(DATA UNDER STUDY Opens)

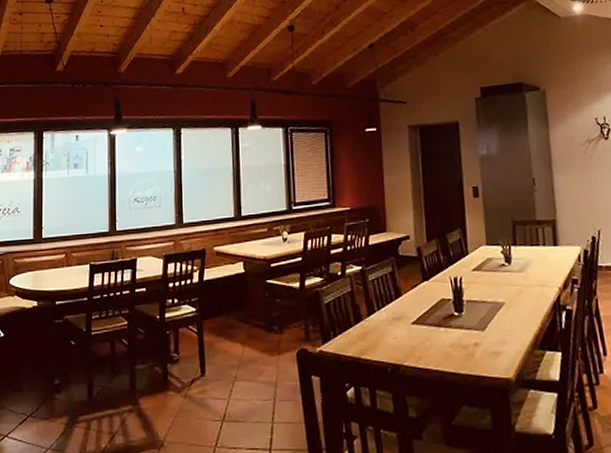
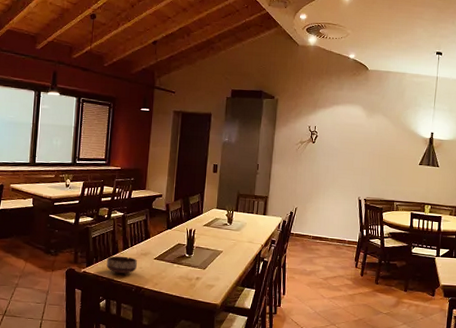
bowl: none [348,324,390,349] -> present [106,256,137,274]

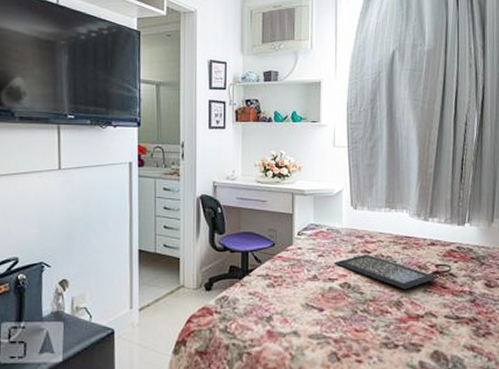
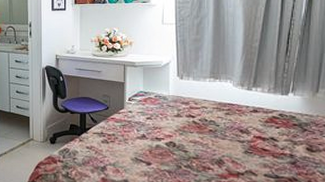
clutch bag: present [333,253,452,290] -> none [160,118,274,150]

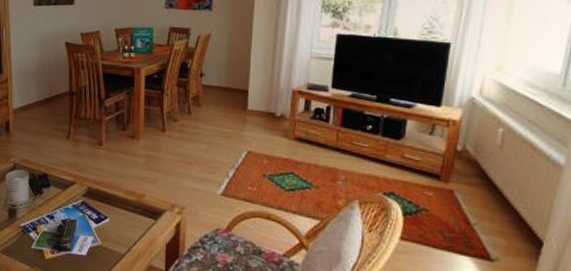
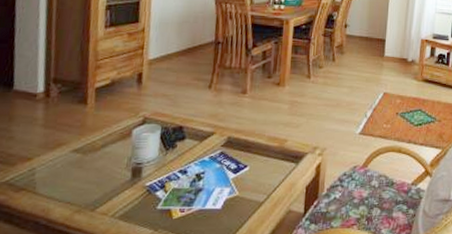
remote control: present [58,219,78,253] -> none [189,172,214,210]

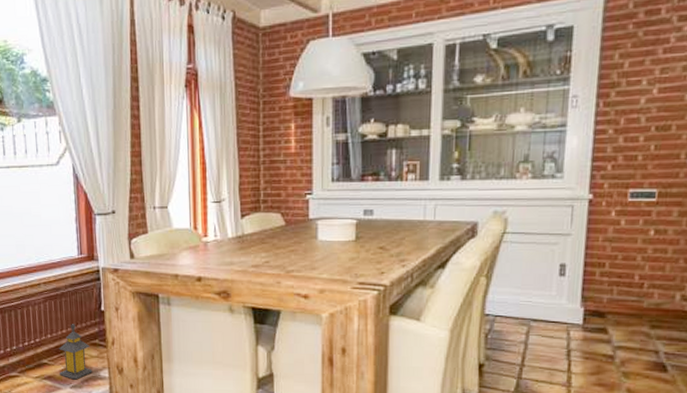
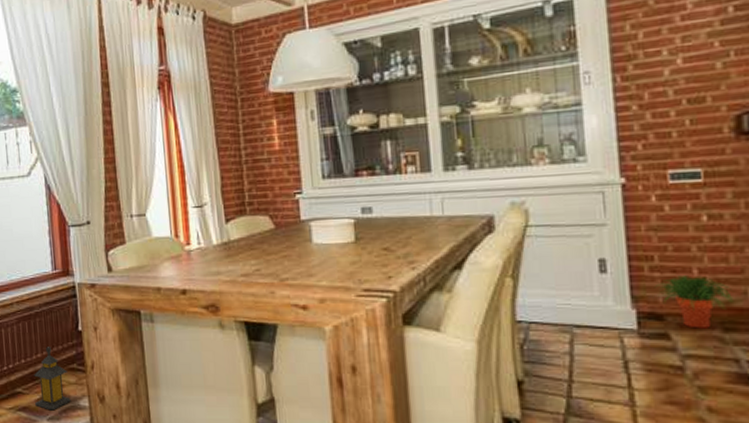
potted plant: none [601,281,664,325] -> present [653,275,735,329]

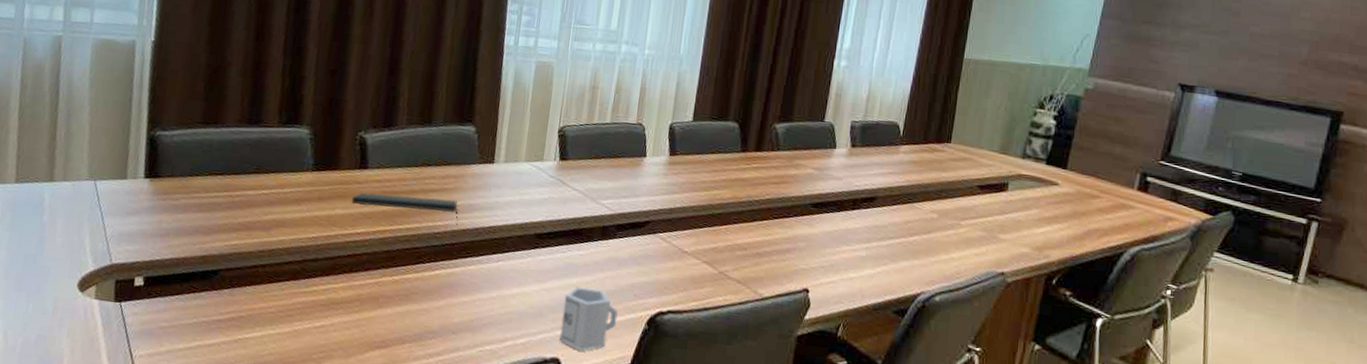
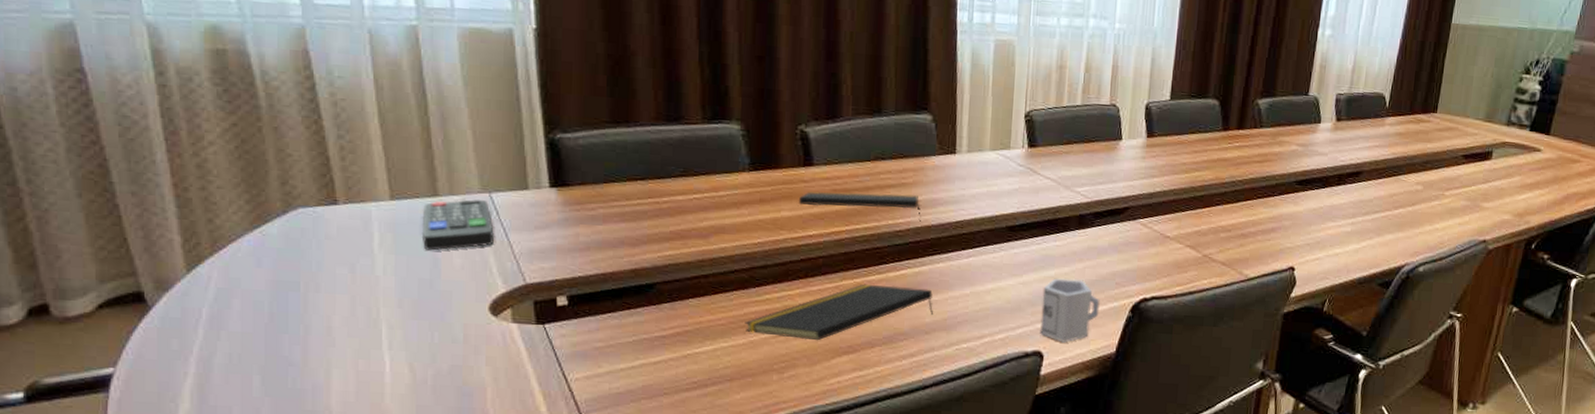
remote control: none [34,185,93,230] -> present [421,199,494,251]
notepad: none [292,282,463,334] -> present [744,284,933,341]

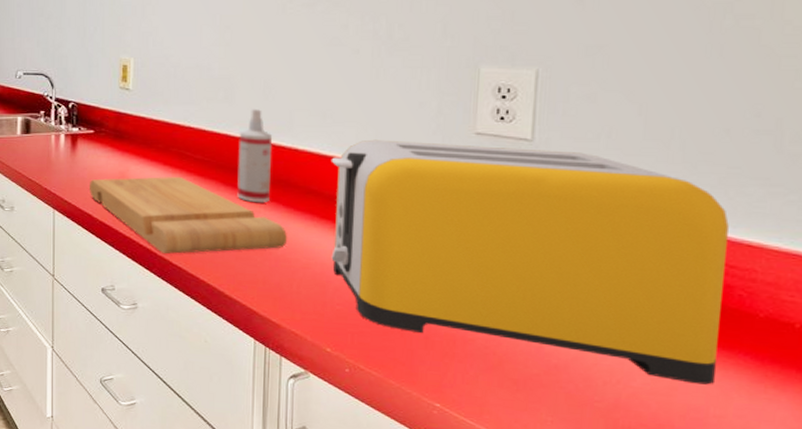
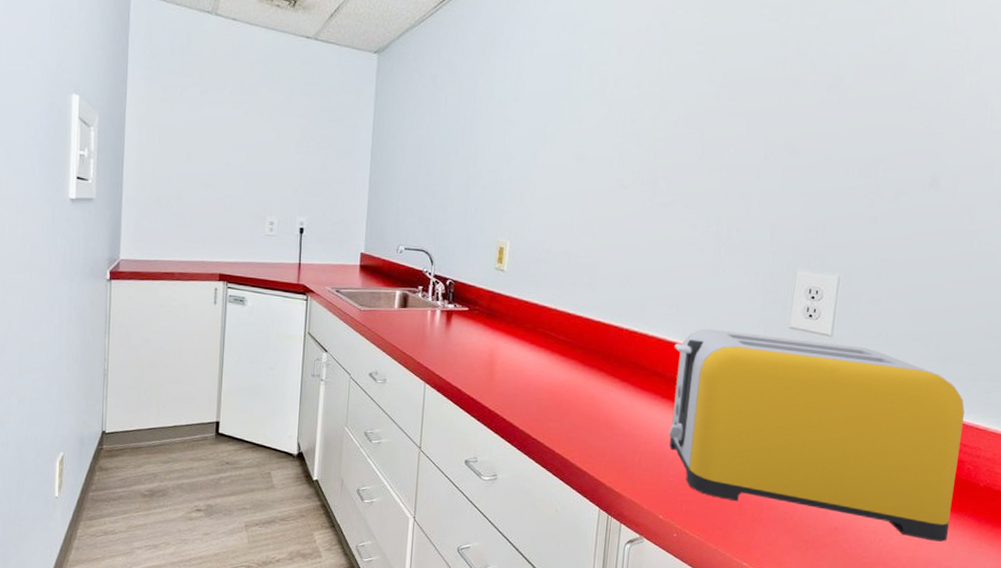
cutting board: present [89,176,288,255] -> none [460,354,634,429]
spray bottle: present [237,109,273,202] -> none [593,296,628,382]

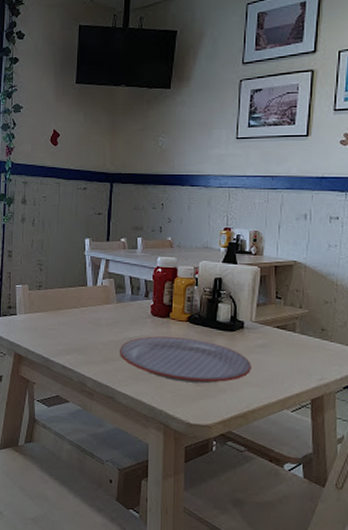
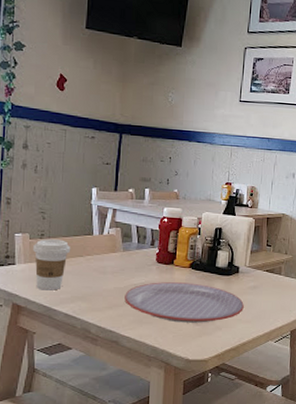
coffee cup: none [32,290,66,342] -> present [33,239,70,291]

(DATA UNDER STUDY Closes)

**EXERCISE**:
The expected answer holds each line from the listing above where the string "remote" is present.

**RESULT BELOW**:
remote control: present [58,219,78,253] -> none [189,172,214,210]
remote control: none [34,185,93,230] -> present [421,199,494,251]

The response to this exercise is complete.